In Ganapathi v. State of Tamil Nadu, (2018) 5 SCC 549 it was held as under:

        “Related is not equivalent to interested. A witness may be called “interested” only when he or she derives some benefit from the result of a litigation; in the decree in a civil case, or in seeing an accused person punished. A witness who is a natural one and is the only possible eyewitness in the circumstances of a case cannot be said to be “interested”.

        In criminal cases, it is often the case that the offence is witnessed by a close relative of the victim, whose presence on the scene of the offence would be natural. The evidence of such a witness cannot automatically be discarded by labeling the witness as interested. Indeed, one of the earliest statements with respect to interested witnesses in criminal cases was made in Dalip Singh v. State of Punjab, AIR 1953 SC 364:

        “A witness is normally to be considered independent unless he or she springs from sources which are likely to be tainted and that usually means unless the witness has cause, such as enmity against the accused, to wish to implicate him falsely. Ordinarily, a close relative would be the last to screen the real culprit and falsely implicate an innocent person.”

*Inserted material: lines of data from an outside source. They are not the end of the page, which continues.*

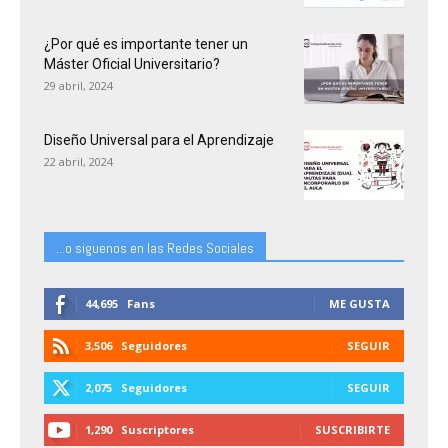
¿Por qué es importante tener un
Máster Oficial Universitario?
29 abril, 2024
Diseño Universal para el Aprendizaje
22 abril, 2024
...o siguenos en las Redes Sociales
44,695
Fans
ME GUSTA
3,506
Seguidores
SEGUIR
2,075
Seguidores
SEGUIR
1,290
Suscriptores
SUSCRIBIRTE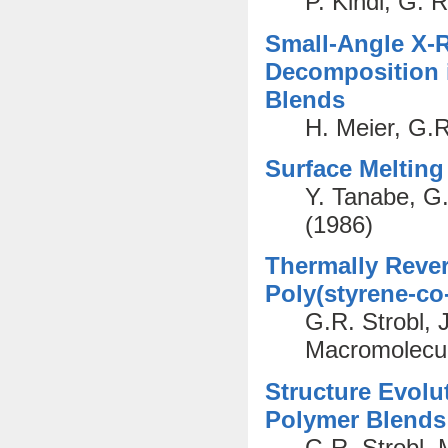
P. Kindl, G. R
Small-Angle X-R
Decomposition i
Blends
H. Meier, G.R
Surface Melting 
Y. Tanabe, G.
(1986)
Thermally Rever
Poly(styrene-co
G.R. Strobl, 
Macromolecul
Structure Evolu
Polymer Blends
G.R. Strobl.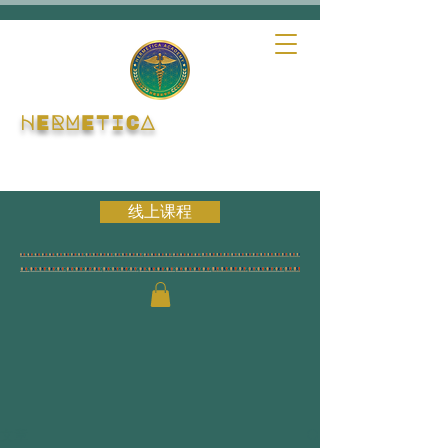
HERMETICA
线上课程
文章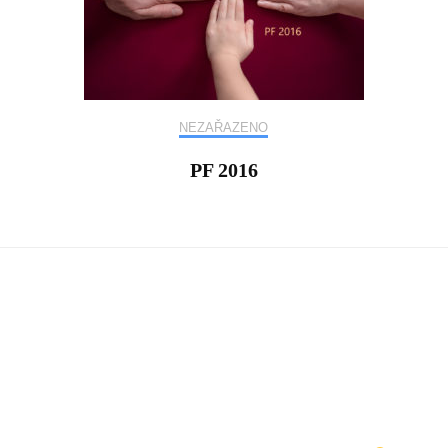
NEZAŘAZENO
PF 2016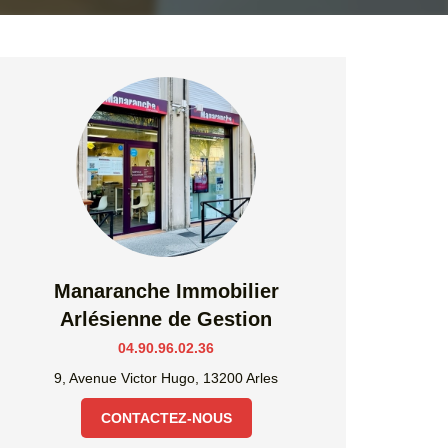
Manaranche Immobilier
Arlésienne de Gestion
04.90.96.02.36
9, Avenue Victor Hugo, 13200 Arles
CONTACTEZ-NOUS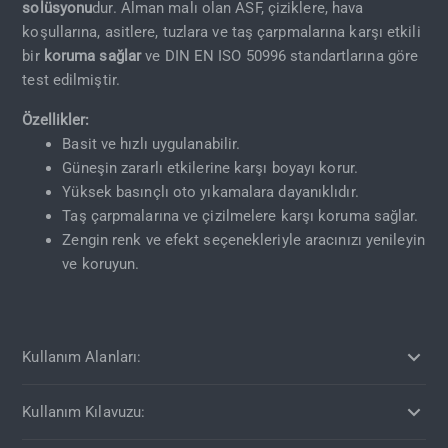
solüsyonu
dur. Alman malı olan ASF, çiziklere, hava
koşullarına, asitlere, tuzlara ve taş çarpmalarına karşı etkili
bir
koruma sağlar
ve DIN EN ISO 50996 standartlarına göre
test edilmiştir.
Özellikler:
Basit ve hızlı uygulanabilir.
Güneşin zararlı etkilerine karşı boyayı korur.
Yüksek basınçlı oto yıkamalara dayanıklıdır.
Taş çarpmalarına ve çizilmelere karşı koruma sağlar.
Zengin renk ve efekt seçenekleriyle aracınızı yenileyin
ve koruyun.
Kullanım Alanları:
Kullanım Kılavuzu:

In the case of a related witness, the Court may not treat his or her testimony as inherently tainted and needs to ensure only that the evidence is inherently reliable, probable, cogent and consistent. In Jayabalan v. State (U.T. of Pondicherry), (2010) 1 SCC 199, it was held as under:         “In cases where the Court is called upon to deal with the evidence of the interested witneses, the approach of the Court while appreciating the evidence of such witnesses must not be pedantic. The Court must be cautious in appreciating and accepting the evidence given by the interested witnesses but the court must not be suspicious of such evidence. The primary endeavor of the Court must be to look for consistency. The evidence of a witness cannot be ignored or thrown out solely because it comes from the mouth of a person who is closely related to the victim.” Laltu Ghosh v. State of W.B., (2019) 15 SCC 344.